このエクスプロイトは、Tegra X1のUSBリカバリモード内にある脆弱性を利用。USB制御に不適切な引数を送信することでbootROM内のDMAバッファをオーバーフローさせ、本来は働くはずのロックアウト(不正操作の締め出し)を回避。ハッカーはスイッチ上で任意のコードを実行できるしくみとのこと。
スイッチのハード改造については、本体の分解は必要なく、右側のJoy-Conコネクタの特定のピンをショートさせるだけ。failOverflowチームは、このショート作業を簡単に実現できるmodチップ的なデバイス「SwitchX Pro」の写真をツイート。さらには「待ちきれない人には簡易バージョンもあるよ」とばかりに電線の写真をアップしていました。
海外メディアArsTechnicaの問い合わせに対して、任天堂とNVIDIAは今のところ回答していないとのこと。
とはいえ、任天堂はこの事態に対して全く何もできないわけではない、とArsTechnicaは追記。もし仮に改造ハードが広まったとしても、任天堂サーバーにアクセスした際に「ハッキングされた」システムを検出した上で、オンライン機能を使用不可にできるという可能性も指摘しています。

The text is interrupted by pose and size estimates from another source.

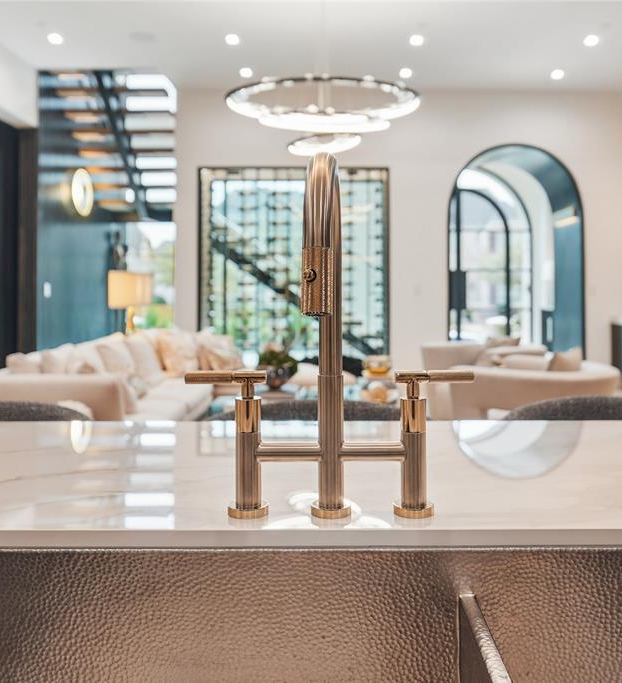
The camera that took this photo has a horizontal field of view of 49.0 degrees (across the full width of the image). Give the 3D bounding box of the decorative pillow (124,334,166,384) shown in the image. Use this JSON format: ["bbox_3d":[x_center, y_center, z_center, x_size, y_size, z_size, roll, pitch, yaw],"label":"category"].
[{"bbox_3d":[-1.415,0.153,5.800,0.160,0.450,0.450,-23,-7,23],"label":"decorative pillow"}]

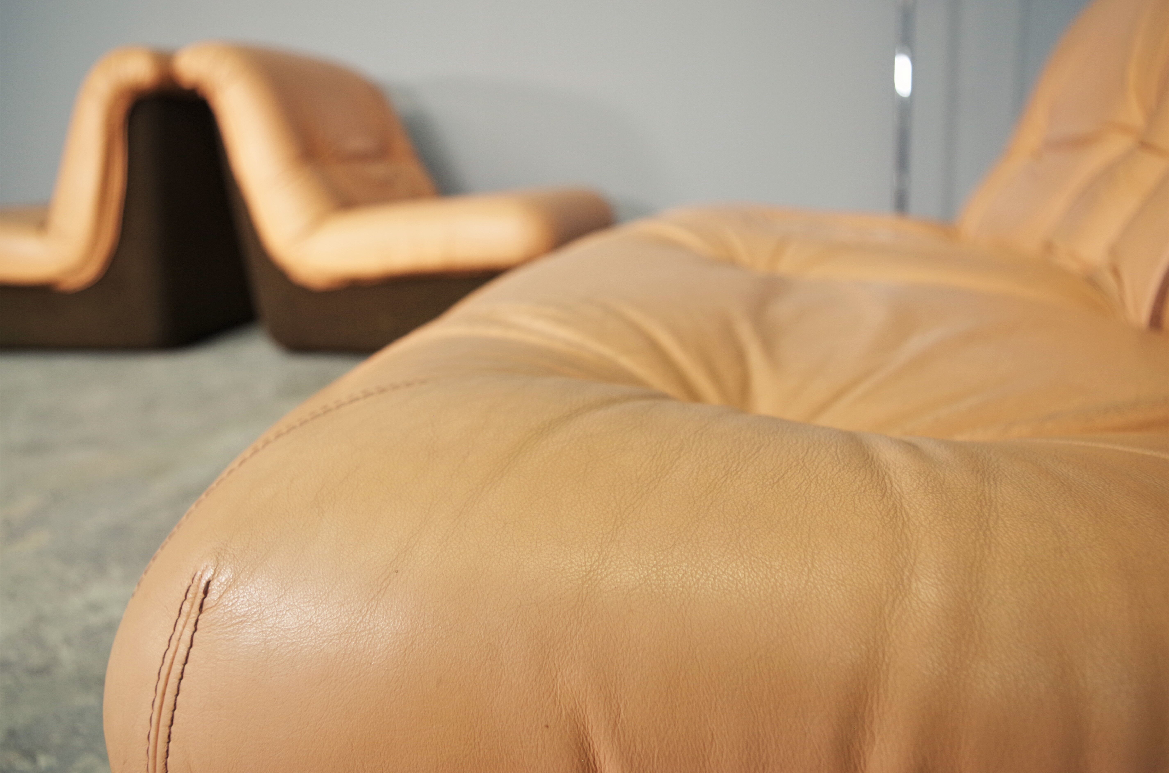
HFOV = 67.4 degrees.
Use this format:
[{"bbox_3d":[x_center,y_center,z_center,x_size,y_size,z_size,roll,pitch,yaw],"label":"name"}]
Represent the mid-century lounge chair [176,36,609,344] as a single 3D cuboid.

事実、3DSの『ポケットモンスター サン・ムーン』の海賊版を遊んでいたプレイヤーがオンラインサービスからBANされたこともありました。
今のところ「概念証明」以外のコード実行法は明かされていませんが、、Temkin氏はFAQで、将来的にスイッチのSDカードからデータをロードできるようになることを示唆。暗に一般ユーザーがゲームの違法コピーなどを実行できる危険性を述べています。
Temkin氏は「これらの脆弱性を独力で発見した当事者によっては、悪いことがたくさん起こる可能性がある」という理由で明らかにしたとのこと。実際に脆弱性を利用したmodchip的ツールの販売を計画しているチームがあると指摘し、「少数の人に情報を伝えることで利益を得ようとしている」ハッカーがいるため、これに反対する意図だとしています。
「泥棒が合鍵を作ってるから、合鍵の作り方を広く知らせて警告しておくよ」という姿勢には「だったら任天堂だけに通報すればいいのでは」と思わずにはいられませんが、草の根の指摘から公式に対策が取られれば何よりのこと。
著作権やゲームを開発・販売する企業の利益が守られることは、ひいてはユーザーが将来に渡って末永くゲームを遊べる基礎となるはず。ハッキングへの適切な対応が望まれるところです。